P. Broulis: Aucun élargissement n’a été réalisé depuis la création de l’autoroute Lausanne-Genève, soit depuis 60 ans ! Durant cette période, le trafic a explosé de 440 %. Cette idée d’une offre contrôlant la demande est donc erronée ou du moins totalement déconnectée des réalités vécues quotidiennement par des milliers de navetteurs. Ce n’est pas en répétant mille fois les mêmes choses qu’elles finissent par devenir des faits établis.
Lisa Mazzone : Supprimer les goulots d’étranglement facilitera la fluidité du trafic, ce n’est pas si mal, non ?
L. Mazzone: Tout d’abord, les riverains vont devoir endurer 10 ans de travaux et de chantiers qui vont créer des embouteillages supplémentaires et envoyer camions après camions ! Ensuite, il y aura peut-être 2 à 3 ans de trafic plus fluide et tout sera de nouveau sur les rails. L’Office fédéral des routes parle lui-même d’une nouvelle saturation pour le tronçon Genève-Nyon 10 ans après sa mise en service. Cela aggrave donc le problème.
P. Broulis. Plus d’autoroutes signifie plus de pollution et de bétonnage, non ?
P:Broulis: Les six projets ne représentent que 2,3 % de la superficie totale des autoroutes. Concernant les superficies cultivées, la surface totale des travaux ne représente que 11 terrains de football, alors que ces terres agricoles représentent plus de 620 000 champs. Il est donc totalement exagéré de prétendre que l’on va bétonner le paysage. De plus, le parc de véhicules est toujours plus propre et force est de constater qu’une circulation plus fluide réduit les émissions de CO2.
Lisa Mazzone : En effet, il n’y aura bientôt plus que des voitures électriques à partir de 2035, donc plus de pollution…
L. Mazzone : Il y a une urgence pour le climat, on le voit avec les intempéries extrêmes, en Valais par exemple. C’est le nombre d’années que nous perdons à mesure que la crise s’accélère. En revanche, la production de voitures électriques, dans les pays touchés par l’extraction de métaux rares, pose des problèmes sociaux, humains et environnementaux. Ce n’est pas une solution miracle.

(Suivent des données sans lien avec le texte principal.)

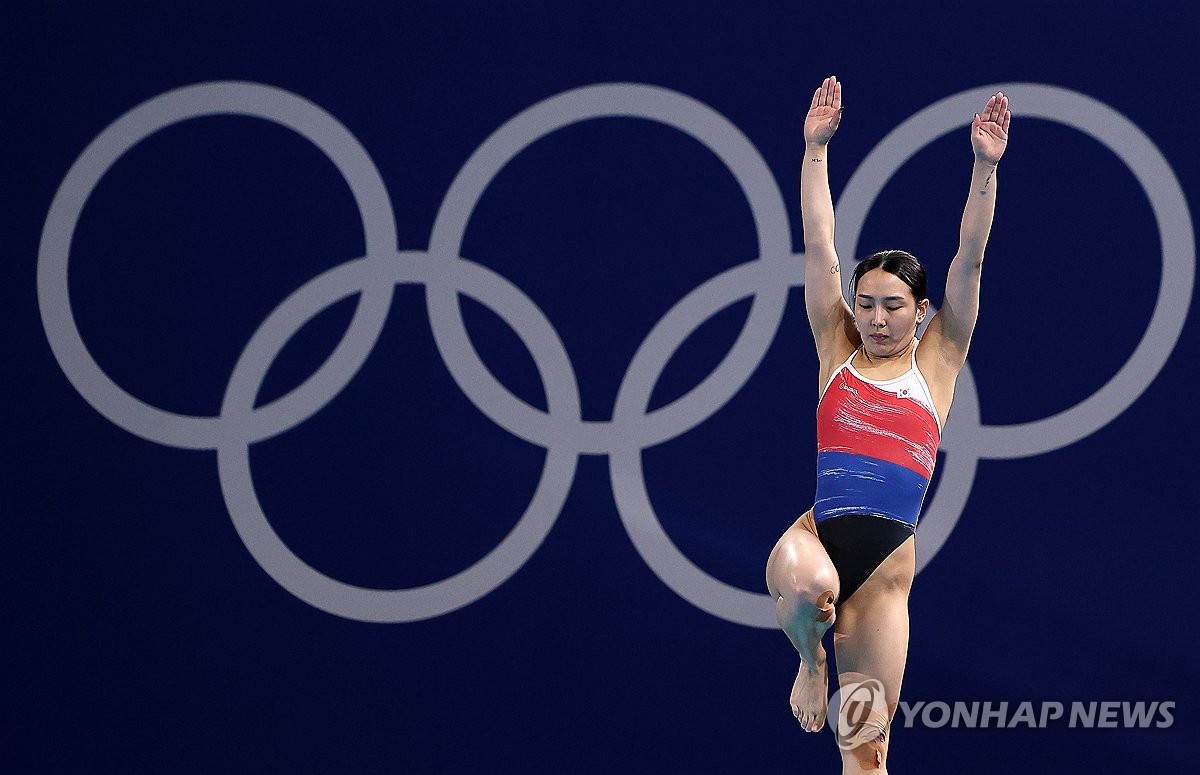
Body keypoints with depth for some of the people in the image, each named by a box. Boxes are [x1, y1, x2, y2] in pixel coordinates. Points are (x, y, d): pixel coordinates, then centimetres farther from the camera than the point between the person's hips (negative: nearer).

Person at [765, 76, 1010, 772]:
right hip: (819, 532, -1)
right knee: (805, 580, -39)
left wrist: (985, 167, -6)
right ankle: (810, 660, -5)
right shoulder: (838, 351, 10)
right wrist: (817, 149, 1)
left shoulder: (937, 366, 9)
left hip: (887, 567, 1)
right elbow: (818, 245, 5)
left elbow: (969, 259, 2)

Pascal Broulis : On entend des craintes liées à l’épuisement du fonds Forta qui entraînerait une augmentation du prix de l’essence. Fondé?
C’est une tentative de déstabiliser les opposants. L’OFROU et le Conseil fédéral ont contesté ces propos. Le fonds FORTA dispose d’une réserve de plus de trois milliards et génère près de 9 milliards chaque année grâce à la route, via les taxes sur l’essence, les vignettes et les taxes automobiles. Ces revenus financent les autoroutes, le rail mais aussi le transfert de la route au rail. Par ailleurs, les taxes automobiles servent aussi largement à financer des projets de transports publics, de gares ou de chemins de fer ! Sans la voiture, c’est donc le contribuable qui paierait seul toutes les dépenses de notre mobilité.
Lisa Mazzone : Vous trouvez le projet excessif, pourquoi ?
L. Mazzone : Berne prévoit de consacrer plus de 5 milliards de francs à ces extensions, tandis que des crédits sont supprimés dans les crèches, l’AVS, les subventions aux assurances maladie et la protection du climat. Soit en moyenne une seule personne par voiture aux heures de pointe ! De plus, les autres projets sont totalement excessifs. A Berne, il y aura huit voies. À Schaffhouse, une autoroute à deux étages ! Des premières en Suisse. Ce n’est pas défendable.